Fernández Suárez aponta outro aspeto chave para manter a segurança dos trabalhadores neste ramo do setor primário: "A ventilação desempenha um papel muito importante. Nas minas, o normal é dispor de instalações que permitam evacuar as possíveis concentrações de metano, gás grisu e trazer ar fresco do exterior (...) Estamos a falar de ventiladores e tubos de extração, algo comum em todas as minas".
Existem outros gases semelhantes que possam ser perigosos?
Não existem substâncias semelhantes que provoquem este tipo de acidente. Sabe-se que o gás radão está presente em zonas graníticas ou que se acumula em locais sem ventilação adequada. Mas não representa um perigo para a saúde, exceto em quantidades muito elevadas e, em qualquer caso, não provoca este tipo de explosão.

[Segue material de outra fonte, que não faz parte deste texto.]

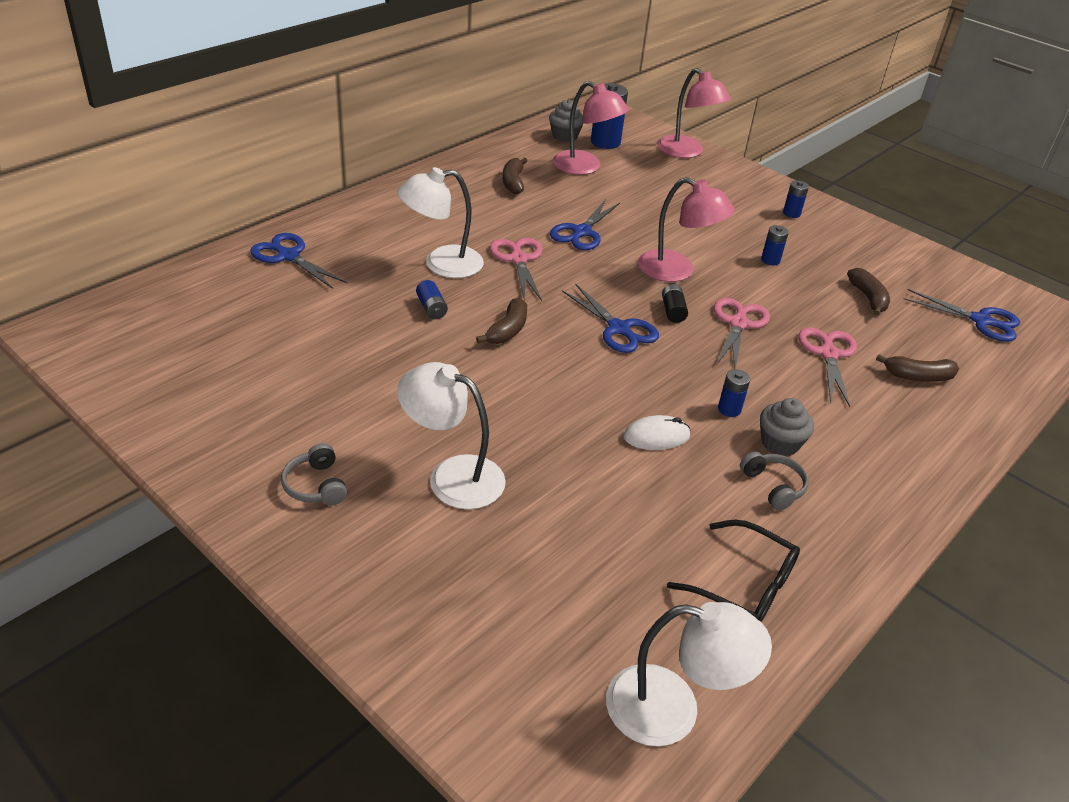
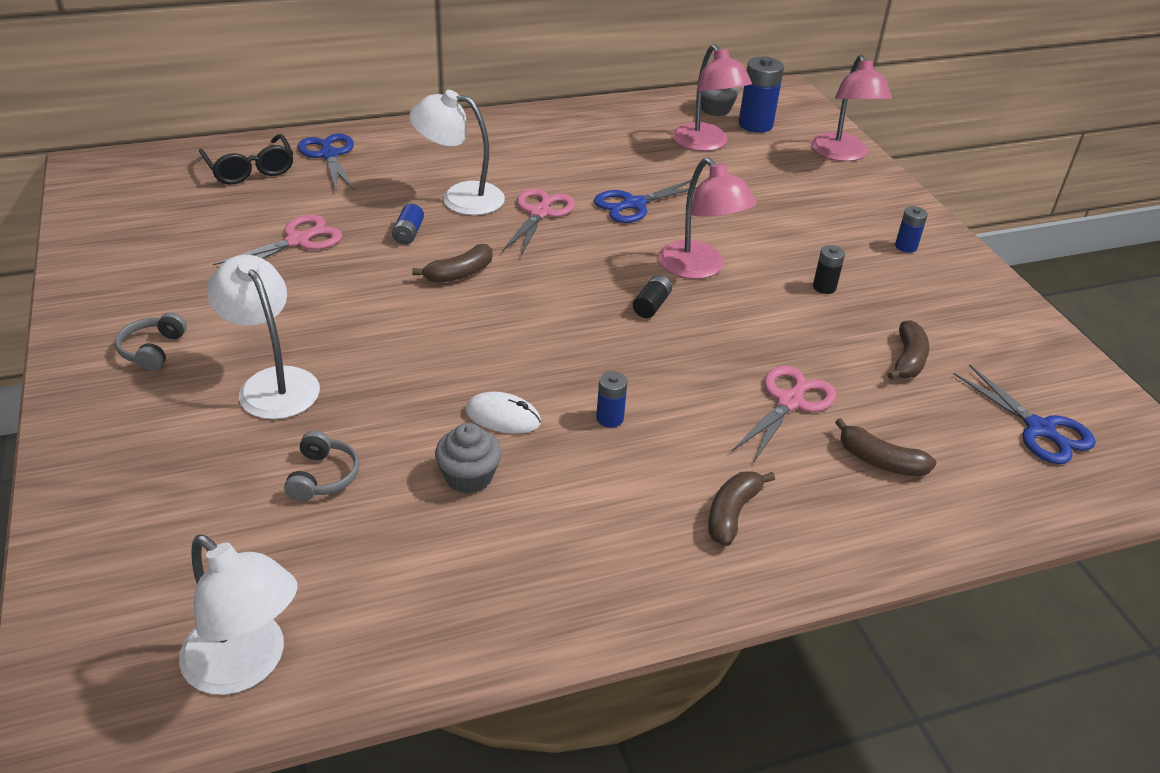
camera: 30 degrees right, 0 degrees up
(513, 182) = (612, 141): brown banana -> brown banana (732, 513)
(619, 329) = (574, 305): blue scissors -> none
(738, 324) = (713, 339): pink scissors -> pink scissors (298, 241)
(744, 585) = (440, 587): black glasses -> black glasses (250, 169)
(770, 260) = (824, 287): blue battery -> black battery
(773, 486) = (576, 508): grey headphones -> grey headphones (323, 476)
(780, 443) = (630, 470): grey cupcake -> grey cupcake (469, 477)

Que acidentes semelhantes ocorreram em Espanha?
A delegada do governo no Principado, a asturiana e antiga porta-voz do Partido Socialista no Congresso, Adriana Lastra, apareceu visivelmente afetada perante os meios de comunicação social para fazer uma primeira avaliação da situação. "O importante agora é que a polícia judiciária já está a investigar o que se ou", declarou Adriana Lastra, salientando que a primeira hipótese se centra no gás grisu.
"Estamos a falar do maior acidente mineiro nas Astúrias desde há 30 anos, desde o acidente de Pozo Nicolasa em 1995, e é por isso que compreenderão como o vivemos, especialmente aqueles que são da bacia mineira", disse Barbón durante a sua entrevista esta manhã no programa 'La Hora de la 1'. O presidente regional refere-se à famosa explosão de um grisu numa outra galeria subterrânea perto da cidade de Mieres, que causou a morte de 14 mineiros. A explosão ocorreu a grande profundidade e gerou um incêndio, o que dificultou o resgate das vítimas.
Em 2013, seis trabalhadores morreram na mina Emilio del Valle, em León. O grisu deslocou novamente o oxigénio, provocando a asfixia instantânea dos mineiros. O acidente mais grave das últimas décadas ocorreu em 3 de novembro de 1975, na mina de Figols, em Barcelona, na Catalunha, quando uma explosão de grisu matou cerca de 30 pessoas.